DATA EXTRACTS

====

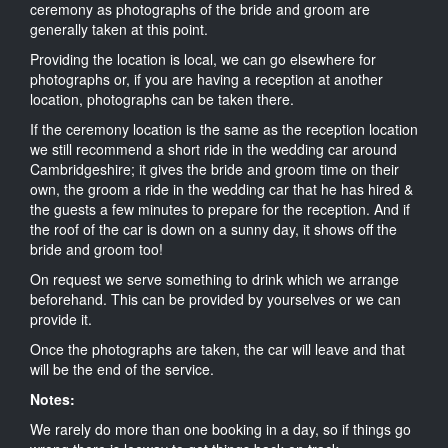
ceremony as photographs of the bride and groom are
generally taken at this point.
Providing the location is local, we can go elsewhere for
photographs or, if you are having a reception at another
location, photographs can be taken there.
If the ceremony location is the same as the reception location
we still recommend a short ride in the wedding car around
Cambridgeshire; it gives the bride and groom time on their
own, the groom a ride in the wedding car that he has hired &
the guests a few minutes to prepare for the reception. And if
the roof of the car is down on a sunny day, it shows off the
bride and groom too!
On request we serve something to drink which we arrange
beforehand. This can be provided by yourselves or we can
provide it.
Once the photographs are taken, the car will leave and that
will be the end of the service.
Notes:
We rarely do more than one booking in a day, so if things go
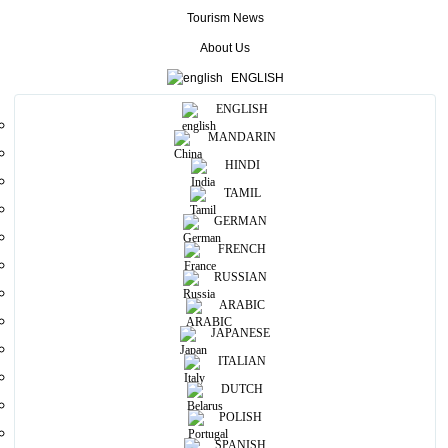
coast.
Tourism News
More
About Us
ENGLISH
Useful Information
ENGLISH
MANDARIN
Photos
HINDI
TAMIL
GERMAN
FRENCH
RUSSIAN
ARABIC
JAPANESE
ITALIAN
DUTCH
POLISH
SPANISH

====

What's needed is every record restated exactly, pictures excluded.

ceremony as photographs of the bride and groom are
generally taken at this point.
Providing the location is local, we can go elsewhere for
photographs or, if you are having a reception at another
location, photographs can be taken there.
If the ceremony location is the same as the reception location
we still recommend a short ride in the wedding car around
Cambridgeshire; it gives the bride and groom time on their
own, the groom a ride in the wedding car that he has hired &
the guests a few minutes to prepare for the reception. And if
the roof of the car is down on a sunny day, it shows off the
bride and groom too!
On request we serve something to drink which we arrange
beforehand. This can be provided by yourselves or we can
provide it.
Once the photographs are taken, the car will leave and that
will be the end of the service.
Notes:
We rarely do more than one booking in a day, so if things go
coast.
Tourism News
More
About Us
ENGLISH
Useful Information
ENGLISH
MANDARIN
Photos
HINDI
TAMIL
GERMAN
FRENCH
RUSSIAN
ARABIC
JAPANESE
ITALIAN
DUTCH
POLISH
SPANISH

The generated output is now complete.